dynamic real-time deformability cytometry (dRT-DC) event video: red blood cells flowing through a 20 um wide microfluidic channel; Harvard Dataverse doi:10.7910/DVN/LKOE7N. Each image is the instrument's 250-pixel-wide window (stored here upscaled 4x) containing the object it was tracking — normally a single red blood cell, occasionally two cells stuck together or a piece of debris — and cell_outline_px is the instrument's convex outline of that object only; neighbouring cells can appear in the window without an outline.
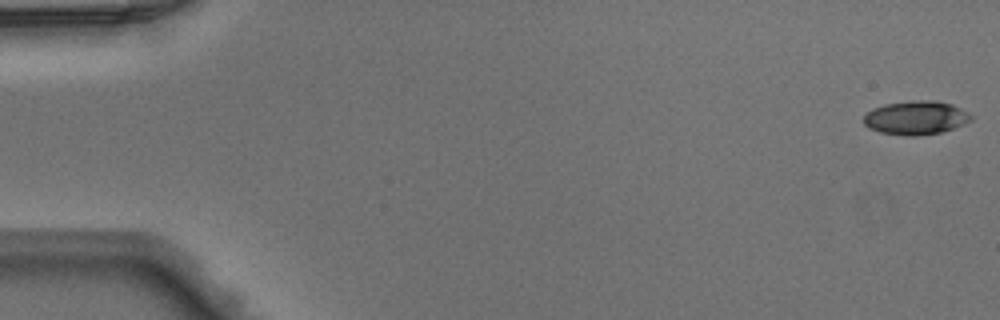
{"species": "Egyptian fruit bat (a non-hibernating species)", "species_latin": "Rousettus aegyptiacus", "temperature_condition": "warm", "stored_images_in_passage": 48, "camera_frame_rate_fps": 3000, "um_per_image_px": 0.085, "animal": {"sex": "male"}, "frame": {"image": 1, "passage_image": 1, "time_ms": 0.0, "image_size_px": [1000, 320], "cell_outline_px": [[972, 120], [964, 124], [940, 132], [916, 136], [908, 136], [880, 132], [868, 128], [864, 124], [864, 116], [872, 108], [884, 104], [912, 100], [936, 100], [952, 104], [968, 112], [972, 116]], "centroid_in_image_um": [77.84, 10.0], "position_along_channel_um": 7.2, "area_um2": 21.15}}
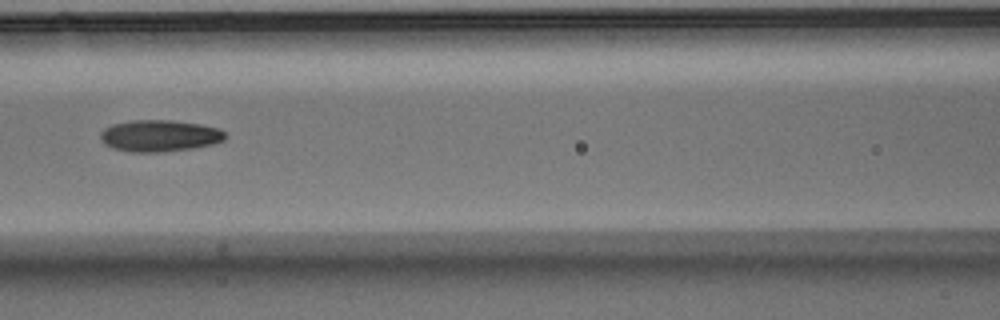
{"frame": {"image": 2, "passage_image": 22, "time_ms": 7.0, "image_size_px": [1000, 320], "cell_outline_px": [[228, 136], [224, 140], [212, 144], [192, 148], [164, 152], [132, 152], [112, 148], [104, 144], [100, 140], [100, 132], [104, 128], [112, 124], [132, 120], [172, 120], [200, 124], [220, 128]], "centroid_in_image_um": [13.55, 11.54], "position_along_channel_um": 153.0, "area_um2": 23.24}}
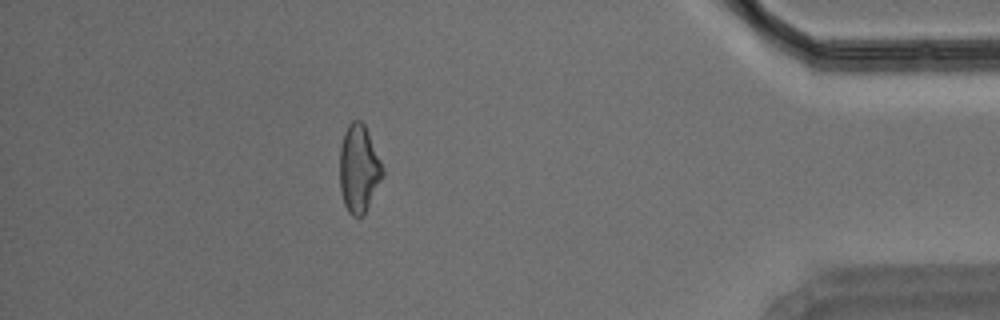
{"frame": {"image": 3, "passage_image": 43, "time_ms": 14.0, "image_size_px": [1000, 320], "cell_outline_px": [[384, 176], [364, 216], [352, 216], [348, 212], [344, 204], [340, 192], [340, 148], [344, 132], [348, 124], [352, 120], [360, 120], [364, 124], [368, 132], [384, 168]], "centroid_in_image_um": [30.51, 14.37], "position_along_channel_um": 404.7, "area_um2": 22.2}}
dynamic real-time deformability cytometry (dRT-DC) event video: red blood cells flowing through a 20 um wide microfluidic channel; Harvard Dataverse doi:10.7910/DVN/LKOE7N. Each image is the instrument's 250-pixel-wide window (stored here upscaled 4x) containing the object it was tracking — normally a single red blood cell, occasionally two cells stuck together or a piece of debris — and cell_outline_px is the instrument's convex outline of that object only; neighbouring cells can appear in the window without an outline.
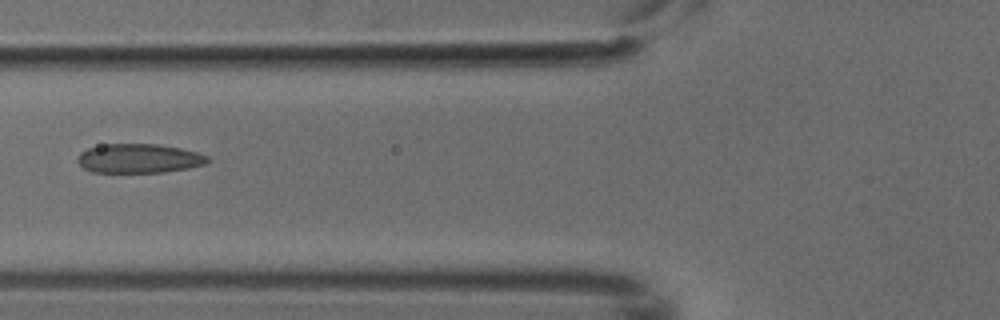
{"species": "common noctule bat (a hibernating species)", "species_latin": "Nyctalus noctula", "temperature_condition": "cold", "stored_images_in_passage": 5, "camera_frame_rate_fps": 3000, "um_per_image_px": 0.085, "animal": {"sex": "male", "body_mass_g": 18.8}, "frame": {"image": 1, "passage_image": 3, "time_ms": 0.667, "image_size_px": [1000, 320], "cell_outline_px": [[212, 160], [204, 164], [188, 168], [164, 172], [92, 172], [84, 168], [76, 160], [76, 156], [80, 152], [88, 148], [104, 144], [160, 144], [180, 148], [196, 152], [208, 156]], "centroid_in_image_um": [11.8, 13.46], "position_along_channel_um": 114.0, "area_um2": 22.2}}
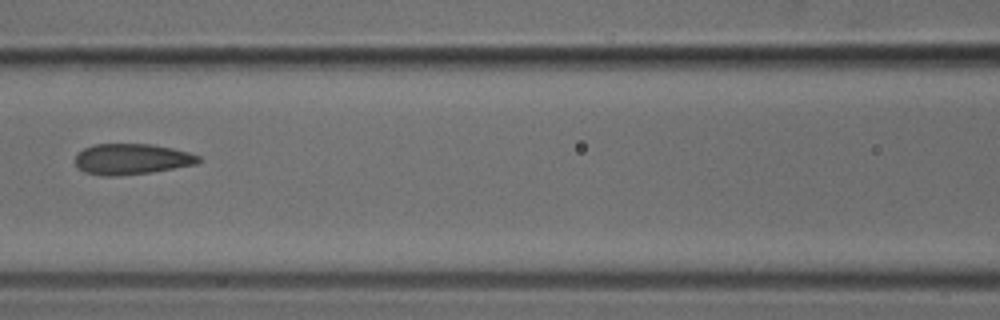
{"frame": {"image": 2, "passage_image": 4, "time_ms": 1.0, "image_size_px": [1000, 320], "cell_outline_px": [[200, 160], [196, 164], [152, 172], [116, 176], [100, 176], [84, 172], [76, 168], [76, 152], [84, 148], [96, 144], [152, 144], [172, 148], [188, 152], [200, 156]], "centroid_in_image_um": [11.15, 13.53], "position_along_channel_um": 155.5, "area_um2": 22.25}}
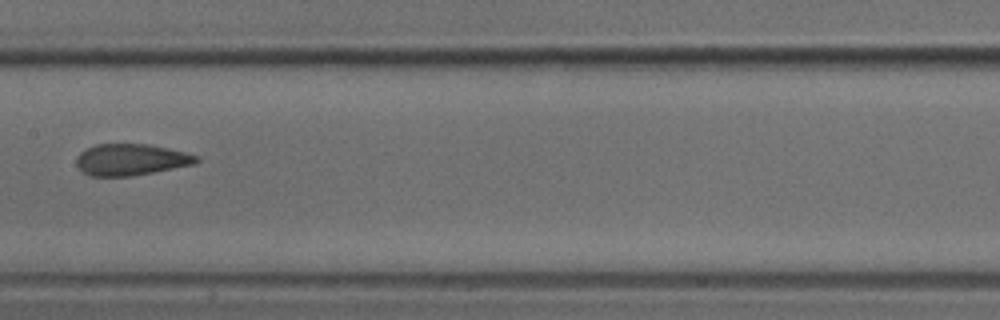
{"frame": {"image": 3, "passage_image": 5, "time_ms": 1.333, "image_size_px": [1000, 320], "cell_outline_px": [[200, 160], [196, 164], [132, 176], [88, 176], [76, 164], [76, 160], [80, 152], [96, 144], [148, 144], [168, 148], [200, 156]], "centroid_in_image_um": [11.16, 13.57], "position_along_channel_um": 196.2, "area_um2": 22.02}}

▶ **REQUIRED WORK**
Give back each entry exactly as it appears, with no pictures.

▶ **ANSWER FOR THIS EXERCISE**
dynamic real-time deformability cytometry (dRT-DC) event video: red blood cells flowing through a 20 um wide microfluidic channel; Harvard Dataverse doi:10.7910/DVN/LKOE7N. Each image is the instrument's 250-pixel-wide window (stored here upscaled 4x) containing the object it was tracking — normally a single red blood cell, occasionally two cells stuck together or a piece of debris — and cell_outline_px is the instrument's convex outline of that object only; neighbouring cells can appear in the window without an outline.
{"species": "Egyptian fruit bat (a non-hibernating species)", "species_latin": "Rousettus aegyptiacus", "temperature_condition": "warm", "stored_images_in_passage": 48, "camera_frame_rate_fps": 3000, "um_per_image_px": 0.085, "animal": {"sex": "male"}, "frame": {"image": 1, "passage_image": 1, "time_ms": 0.0, "image_size_px": [1000, 320], "cell_outline_px": [[972, 120], [964, 124], [940, 132], [916, 136], [908, 136], [880, 132], [868, 128], [864, 124], [864, 116], [872, 108], [884, 104], [912, 100], [936, 100], [952, 104], [968, 112], [972, 116]], "centroid_in_image_um": [77.84, 10.0], "position_along_channel_um": 7.2, "area_um2": 21.15}}
{"frame": {"image": 2, "passage_image": 22, "time_ms": 7.0, "image_size_px": [1000, 320], "cell_outline_px": [[228, 136], [224, 140], [212, 144], [192, 148], [164, 152], [132, 152], [112, 148], [104, 144], [100, 140], [100, 132], [104, 128], [112, 124], [132, 120], [172, 120], [200, 124], [220, 128]], "centroid_in_image_um": [13.55, 11.54], "position_along_channel_um": 153.0, "area_um2": 23.24}}
{"frame": {"image": 3, "passage_image": 43, "time_ms": 14.0, "image_size_px": [1000, 320], "cell_outline_px": [[384, 176], [364, 216], [352, 216], [348, 212], [344, 204], [340, 192], [340, 148], [344, 132], [348, 124], [352, 120], [360, 120], [364, 124], [368, 132], [384, 168]], "centroid_in_image_um": [30.51, 14.37], "position_along_channel_um": 404.7, "area_um2": 22.2}}
dynamic real-time deformability cytometry (dRT-DC) event video: red blood cells flowing through a 20 um wide microfluidic channel; Harvard Dataverse doi:10.7910/DVN/LKOE7N. Each image is the instrument's 250-pixel-wide window (stored here upscaled 4x) containing the object it was tracking — normally a single red blood cell, occasionally two cells stuck together or a piece of debris — and cell_outline_px is the instrument's convex outline of that object only; neighbouring cells can appear in the window without an outline.
{"species": "common noctule bat (a hibernating species)", "species_latin": "Nyctalus noctula", "temperature_condition": "cold", "stored_images_in_passage": 5, "camera_frame_rate_fps": 3000, "um_per_image_px": 0.085, "animal": {"sex": "male", "body_mass_g": 18.8}, "frame": {"image": 1, "passage_image": 3, "time_ms": 0.667, "image_size_px": [1000, 320], "cell_outline_px": [[212, 160], [204, 164], [188, 168], [164, 172], [92, 172], [84, 168], [76, 160], [76, 156], [80, 152], [88, 148], [104, 144], [160, 144], [180, 148], [196, 152], [208, 156]], "centroid_in_image_um": [11.8, 13.46], "position_along_channel_um": 114.0, "area_um2": 22.2}}
{"frame": {"image": 2, "passage_image": 4, "time_ms": 1.0, "image_size_px": [1000, 320], "cell_outline_px": [[200, 160], [196, 164], [152, 172], [116, 176], [100, 176], [84, 172], [76, 168], [76, 152], [84, 148], [96, 144], [152, 144], [172, 148], [188, 152], [200, 156]], "centroid_in_image_um": [11.15, 13.53], "position_along_channel_um": 155.5, "area_um2": 22.25}}
{"frame": {"image": 3, "passage_image": 5, "time_ms": 1.333, "image_size_px": [1000, 320], "cell_outline_px": [[200, 160], [196, 164], [132, 176], [88, 176], [76, 164], [76, 160], [80, 152], [96, 144], [148, 144], [168, 148], [200, 156]], "centroid_in_image_um": [11.16, 13.57], "position_along_channel_um": 196.2, "area_um2": 22.02}}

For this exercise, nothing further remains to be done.